Most agency tools, hosting, and analytics are billed from outside the UK. For a VAT-registered agency those B2B services fall under the reverse charge, which QuickBooks codes as 20.0% RC SG: the overseas invoice shows no UK VAT, and you account for both sides on your return so a fully taxable agency nets to nil. The software subscriptions account maps to 20.0% S by default for UK-billed tools, with 20.0% RC SG listed as the allowed code for the overseas ones. Treating a no-VAT overseas invoice as reclaimable, or skipping the reverse-charge entry, are the mistakes this mapping is there to stop.

Contractors and off-payroll working

Freelancers are central to agency delivery, and a contractor invoice can carry more than a cost. The off-payroll rules can make a contractor working through their own company taxable like an employee, and for large or medium clients an agency in the chain can carry the deduction. The chart gives freelancer and contractor costs a dedicated account so those payments are simple to review for status, with the reverse charge mapped for overseas freelancers. QuickBooks holds the cost; the determination is a separate judgement using HMRC’s status tool.

Pass-through media kept apart from your fee

Paid media bought for clients is the other large overseas line. The chart separates pass-through media and ad spend from the agency commission you charge, because the media is mostly reverse-charge while the commission is your own standard-rated supply. Keep them in one account and the margin on every campaign goes fuzzy, so QuickBooks gets them split, the media defaulting to standard with the reverse charge available. QuickBooks reads the direction of a standard code from the transaction, so you use 20.0% S on either side and let it route the figure.

How to use it

  1. Open the CSV and adapt the account names to the agency, noting the code mapped to each.
  2. In QuickBooks Online go to Settings, then Import data, then Chart of Accounts, and upload the CSV for the structure.
  3. On the import wizard confirm the Type and Detail Type for each account.
  4. After import, bulk-assign the VAT codes from the mapping, applying 20.0% RC SG to overseas subscriptions and media.
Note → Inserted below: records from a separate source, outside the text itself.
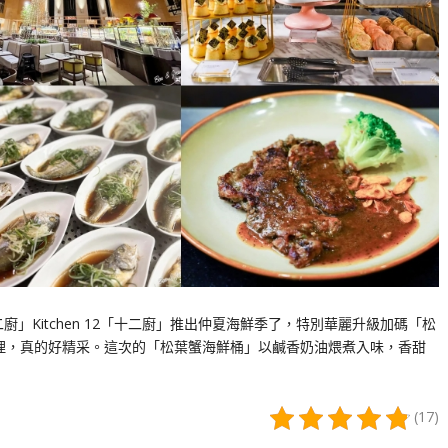
」Kitchen 12「十二廚」推出仲夏海鮮季了，特別華麗升級加碼「松
料理，真的好精采。這次的「松葉蟹海鮮桶」以鹹香奶油煨煮入味，香甜
(17)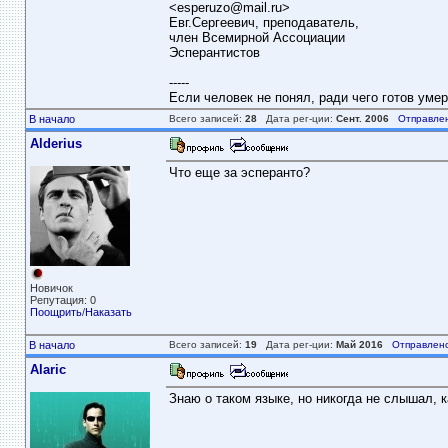
<
esperuzo@mail.ru
>
Евг.Сергеевич, преподаватель,
член Всемирной Ассоциации
Эсперантистов
-----
Если человек не понял, ради чего готов умер
В начало
Всего записей:
28
Дата рег-ции:
Сент. 2006
Отправле
Alderius
Что еще за эсперанто?
Новичок
Репутация: 0
Поощрить
/
Наказать
В начало
Всего записей:
19
Дата рег-ции:
Май 2016
Отправлено
Alaric
Знаю о таком языке, но никогда не слышал, к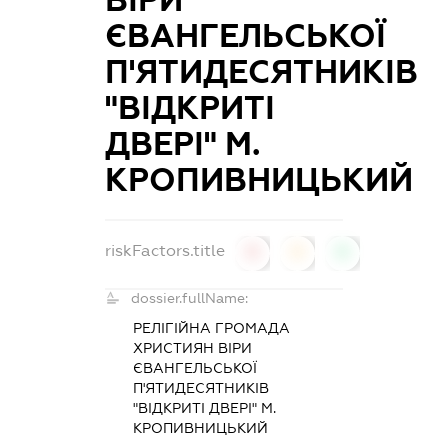
ЄВАНГЕЛЬСЬКОЇ
П'ЯТИДЕСЯТНИКІВ
"ВІДКРИТІ
ДВЕРІ" М.
КРОПИВНИЦЬКИЙ
riskFactors.title
0
0
0
dossier.fullName:
РЕЛІГІЙНА ГРОМАДА
ХРИСТИЯН ВІРИ
ЄВАНГЕЛЬСЬКОЇ
П'ЯТИДЕСЯТНИКІВ
"ВІДКРИТІ ДВЕРІ" М.
КРОПИВНИЦЬКИЙ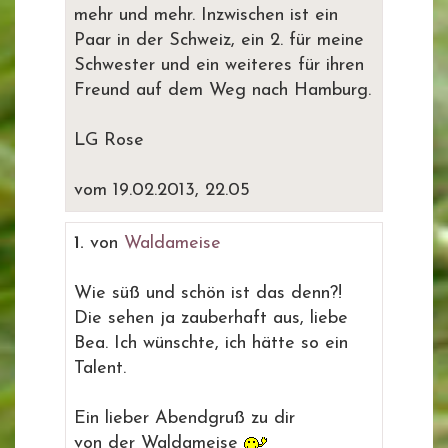
mehr und mehr. Inzwischen ist ein
Paar in der Schweiz, ein 2. für meine
Schwester und ein weiteres für ihren
Freund auf dem Weg nach Hamburg.
LG Rose
vom 19.02.2013, 22.05
1.
von
Waldameise
Wie süß und schön ist das denn?!
Die sehen ja zauberhaft aus, liebe
Bea. Ich wünschte, ich hätte so ein
Talent.
Ein lieber Abendgruß zu dir
von der Waldameise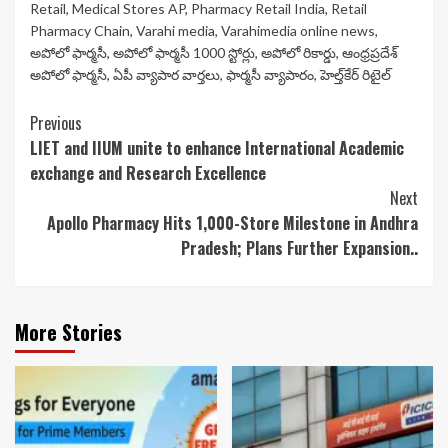
Retail
,
Medical Stores AP
,
Pharmacy Retail India
,
Retail
Pharmacy Chain
,
Varahi media
,
Varahimedia online news
,
అపోలో ఫార్మసీ
,
అపోలో ఫార్మసీ 1000 స్టోర్లు
,
అపోలో రికార్డు
,
ఆంధ్రప్రదేశ్
అపోలో ఫార్మసీ
,
ఏపీ వ్యాపార వార్తలు
,
ఫార్మసీ వ్యాపారం
,
హెల్త్‌కేర్ రిటైల్
Continue
Previous
LIET and IIUM unite to enhance International Academic
Reading
exchange and Research Excellence
Next
Apollo Pharmacy Hits 1,000-Store Milestone in Andhra
Pradesh; Plans Further Expansion..
More Stories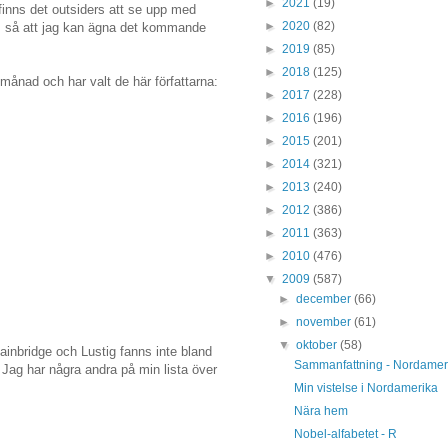
►
2021
(19)
finns det outsiders att se upp med
►
2020
(82)
ips, så att jag kan ägna det kommande
►
2019
(85)
►
2018
(125)
ånad och har valt de här författarna:
►
2017
(228)
►
2016
(196)
►
2015
(201)
►
2014
(321)
►
2013
(240)
►
2012
(386)
►
2011
(363)
►
2010
(476)
▼
2009
(587)
►
december
(66)
►
november
(61)
▼
oktober
(58)
ainbridge och Lustig fanns inte bland
Sammanfattning - Nordamer
. Jag har några andra på min lista över
Min vistelse i Nordamerika
Nära hem
Nobel-alfabetet - R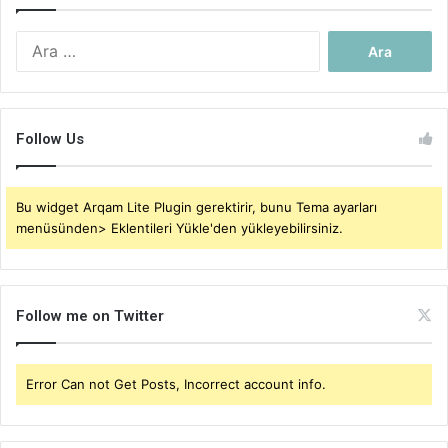
Arama:
Follow Us
Bu widget Arqam Lite Plugin gerektirir, bunu Tema ayarları
menüsünden> Eklentileri Yükle'den yükleyebilirsiniz.
Follow me on Twitter
Error Can not Get Posts, Incorrect account info.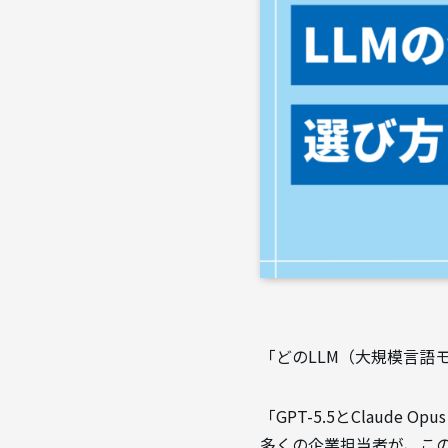
「どのLLM（大規模言語
「GPT-5.5とClaud
多くの企業担当者が、こ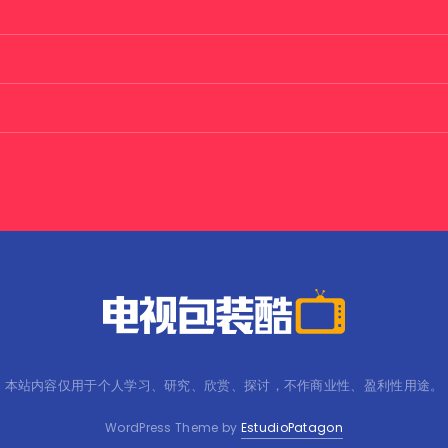
本站内容仅用于个人学习、研究、欣赏、探讨，不作商业性、盈利性用途。
WordPress Theme by
EstudioPatagon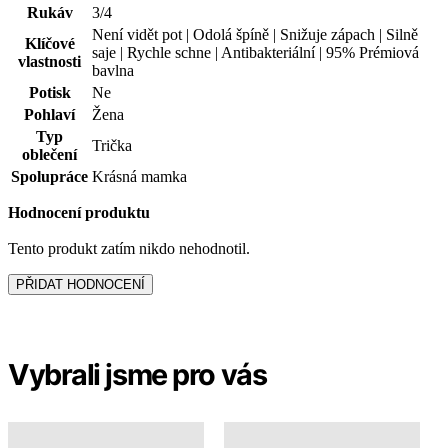
Rukáv
3/4
Není vidět pot | Odolá špíně | Snižuje zápach | Silně
Klíčové
saje | Rychle schne | Antibakteriální | 95% Prémiová
vlastnosti
bavlna
Potisk
Ne
Pohlaví
Žena
Typ
Trička
oblečení
Spolupráce
Krásná mamka
Hodnocení produktu
Tento produkt zatím nikdo nehodnotil.
PŘIDAT HODNOCENÍ
Vybrali jsme pro vás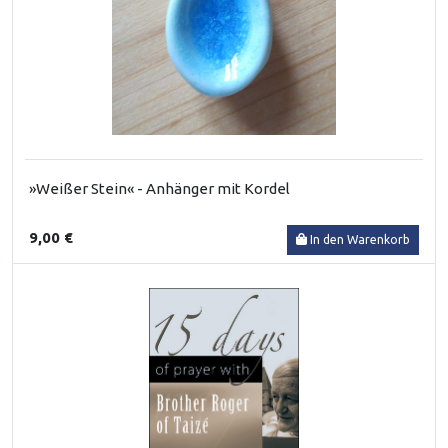
»Weißer Stein« - Anhänger mit Kordel
9,00 €
In den Warenkorb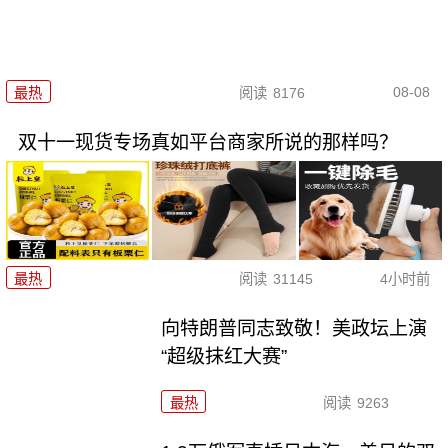
08-08
最热
阅读
8176
双十一现货专场真如平台商家所说的那样吗？
最热
阅读
31145
4小时前
向特朗普同志致敬！美政坛上演
“超级抹红大赛”
最热
阅读
9263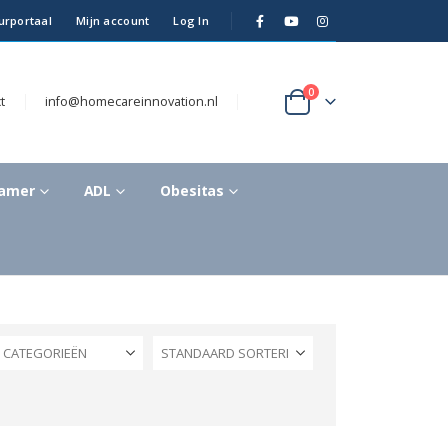
urportaal
Mijn account
Log In
0
t
info@homecareinnovation.nl
kamer
ADL
Obesitas
CATEGORIEËN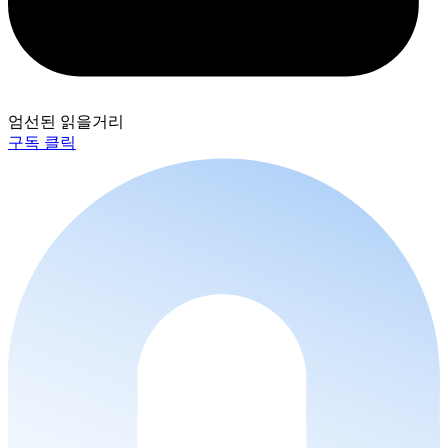
엄선된 읽을거리
구독 클릭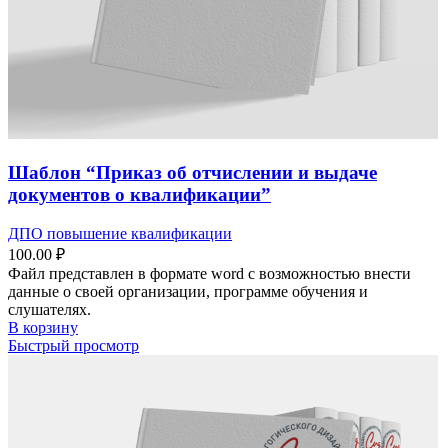
Шаблон “Приказ об отчислении и выдаче
документов о квалификации”
ДПО повышение квалификации
100.00
₽
Файл представлен в формате word с возможностью внести
данные о своей организации, программе обучения и
слушателях.
В корзину
Быстрый просмотр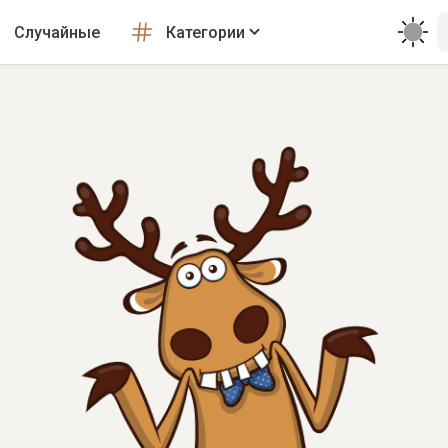
Случайные
Категории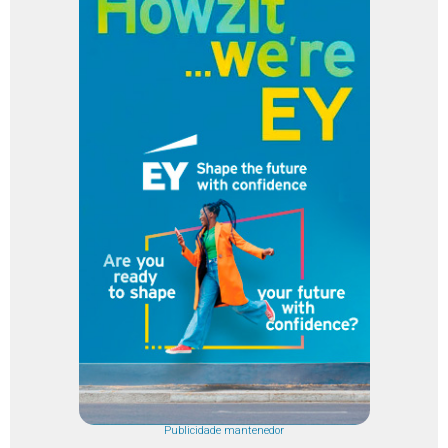
Publicidade mantenedor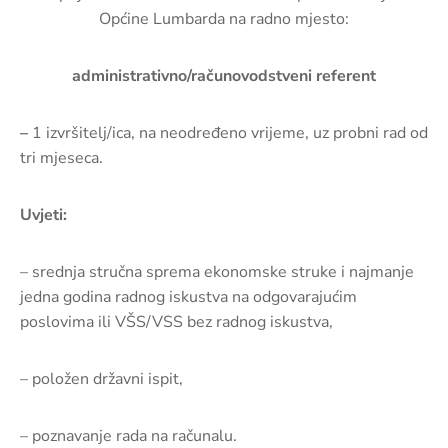
Općine Lumbarda na radno mjesto:
administrativno/računovodstveni referent
–
1 izvršitelj/ica, na neodređeno vrijeme, uz probni rad od
tri mjeseca.
Uvjeti:
– srednja stručna sprema ekonomske struke i najmanje
jedna godina radnog iskustva na odgovarajućim
poslovima ili VŠS/VSS bez radnog iskustva,
– položen državni ispit,
– poznavanje rada na računalu.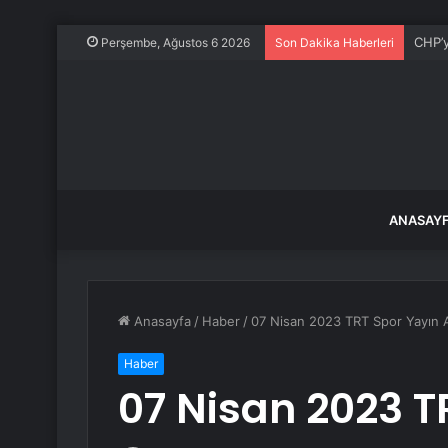
CHP’y
Perşembe, Ağustos 6 2026
Son Dakika Haberleri
ANASAY
Anasayfa
/
Haber
/
07 Nisan 2023 TRT Spor Yayın A
Haber
07 Nisan 2023 T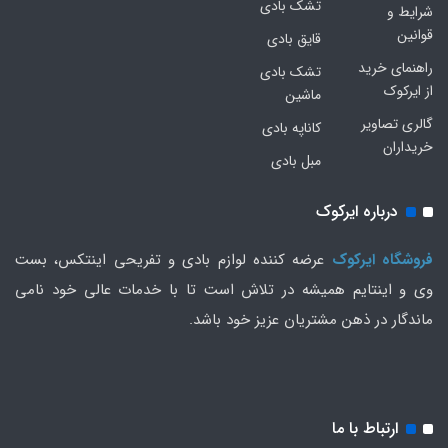
تشک بادی
شرایط و
قوانین
قایق بادی
راهنمای خرید
تشک بادی
از ایرکوک
ماشین
گالری تصاویر
کاناپه بادی
خریداران
مبل بادی
درباره ایرکوک
فروشگاه ایرکوک
عرضه کننده لوازم بادی و تفریحی اینتکس، بست
وی و اینتایم همیشه در تلاش است تا با خدمات عالی خود نامی
ماندگار در ذهن مشتریان عزیز خود باشد.
ارتباط با ما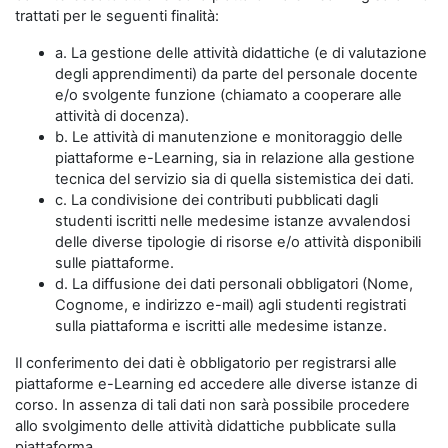
trattati per le seguenti finalità:
a. La gestione delle attività didattiche (e di valutazione
degli apprendimenti) da parte del personale docente
e/o svolgente funzione (chiamato a cooperare alle
attività di docenza).
b. Le attività di manutenzione e monitoraggio delle
piattaforme e-Learning, sia in relazione alla gestione
tecnica del servizio sia di quella sistemistica dei dati.
c. La condivisione dei contributi pubblicati dagli
studenti iscritti nelle medesime istanze avvalendosi
delle diverse tipologie di risorse e/o attività disponibili
sulle piattaforme.
d. La diffusione dei dati personali obbligatori (Nome,
Cognome, e indirizzo e-mail) agli studenti registrati
sulla piattaforma e iscritti alle medesime istanze.
Il conferimento dei dati è obbligatorio per registrarsi alle
piattaforme e-Learning ed accedere alle diverse istanze di
corso. In assenza di tali dati non sarà possibile procedere
allo svolgimento delle attività didattiche pubblicate sulla
piattaforma.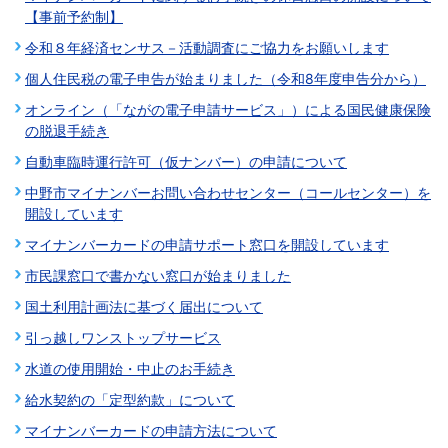
【事前予約制】
令和８年経済センサス－活動調査にご協力をお願いします
個人住民税の電子申告が始まりました（令和8年度申告分から）
オンライン（「ながの電子申請サービス」）による国民健康保険
の脱退手続き
自動車臨時運行許可（仮ナンバー）の申請について
中野市マイナンバーお問い合わせセンター（コールセンター）を
開設しています
マイナンバーカードの申請サポート窓口を開設しています
市民課窓口で書かない窓口が始まりました
国土利用計画法に基づく届出について
引っ越しワンストップサービス
水道の使用開始・中止のお手続き
給水契約の「定型約款」について
マイナンバーカードの申請方法について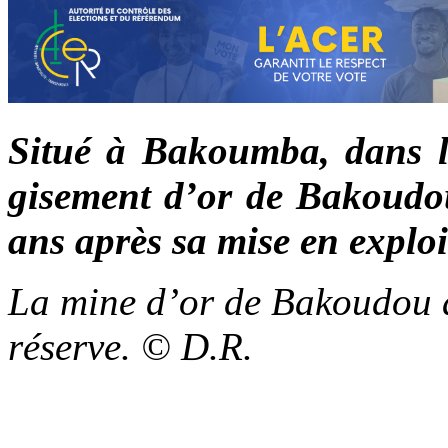
Situé à Bakoumba, dans l
gisement d’or de Bakoudou 
ans après sa mise en exploi
La mine d’or de Bakoudou a 
réserve. © D.R.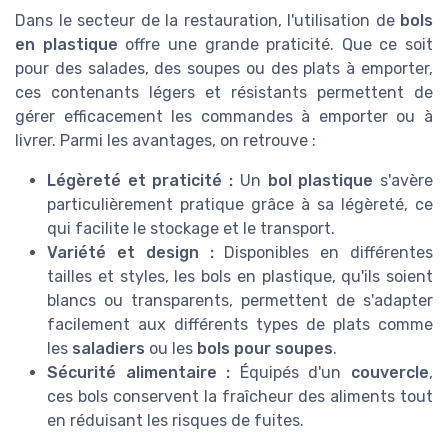
Dans le secteur de la restauration, l'utilisation de
bols
en plastique
offre une grande praticité. Que ce soit
pour des salades, des soupes ou des plats à emporter,
ces contenants légers et résistants permettent de
gérer efficacement les commandes à emporter ou à
livrer. Parmi les avantages, on retrouve :
Légèreté et praticité :
Un
bol plastique
s'avère
particulièrement pratique grâce à sa légèreté, ce
qui facilite le stockage et le transport.
Variété et design :
Disponibles en différentes
tailles et styles, les bols en plastique, qu'ils soient
blancs ou transparents, permettent de s'adapter
facilement aux différents types de plats comme
les
saladiers
ou les
bols pour soupes
.
Sécurité alimentaire :
Équipés d'un
couvercle
,
ces bols conservent la fraîcheur des aliments tout
en réduisant les risques de fuites.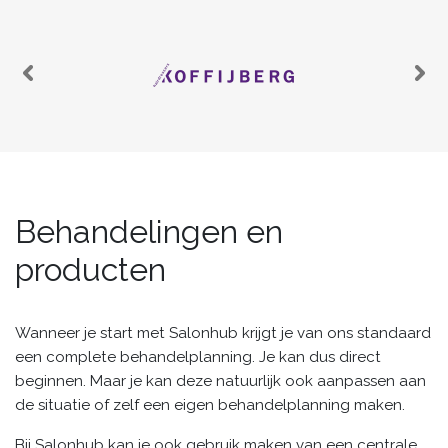
Behandelingen en
producten
Wanneer je start met Salonhub krijgt je van ons standaard
een complete behandelplanning. Je kan dus direct
beginnen. Maar je kan deze natuurlijk ook aanpassen aan
de situatie of zelf een eigen behandelplanning maken.
Bij Salonhub kan je ook gebruik maken van een centrale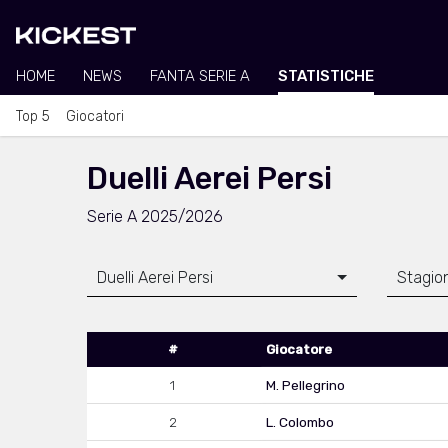
HOME
NEWS
FANTA SERIE A
STATISTICHE
Top 5
Giocatori
Duelli Aerei Persi
Serie A 2025/2026
Duelli Aerei Persi
Stagio
#
Giocatore
1
M. Pellegrino
2
L. Colombo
Keeping a busy subscription-and-contractor ledger coded right is the recurring job:

  • Dext extracts VAT and supplier from emailed SaaS receipts.
  • ExpenseFlow reads each receipt and supplier invoice, flags an overseas supplier that has charged no UK VAT so it lands on the reverse charge rather than a wrong reclaim, flags contractor payments so the IR35 question surfaces at capture, and posts each into QuickBooks Online against the right account.
  • Hubdoc pulls recurring tool invoices into the file.

For the reverse charge, IR35, and home-office rules, see the UK agency expenses guide. On Xero instead? See the UK agency chart of accounts for Xero, where the import sets the codes directly. For the codes, see the UK VAT codes in QuickBooks reference.

Questions, answered

Common questions

Which QuickBooks code covers overseas SaaS?

20.0% RC SG, the reverse charge for B2B services bought from overseas. The software subscriptions account maps to 20.0% S by default for UK-billed tools, with 20.0% RC SG listed as the allowed alternative for the overseas ones. The overseas invoice itself shows no UK VAT and you self-account on your return.

Why give contractors their own account?

Because a contractor invoice can carry an off-payroll (IR35) status decision, not just a cost. A dedicated freelancer and contractor account makes those payments easy to review, and lists the reverse charge for overseas freelancers. QuickBooks records the cost; the IR35 determination stays with you and your accountant.

How do I keep client media separate from my fee?

The chart gives pass-through media and ad spend its own account, apart from your agency commission. The media is mostly overseas-billed under the reverse charge while your commission is a standard-rated supply you make, so separating them keeps margin reporting honest in QuickBooks.

Does the QuickBooks import set these codes?

No. The chart-of-accounts import has no tax column, so it creates the structure and you bulk-assign the VAT codes from the CSV afterwards, applying 20.0% S or 20.0% RC SG as the mapping shows. The codes prefill the line and remain overridable per transaction.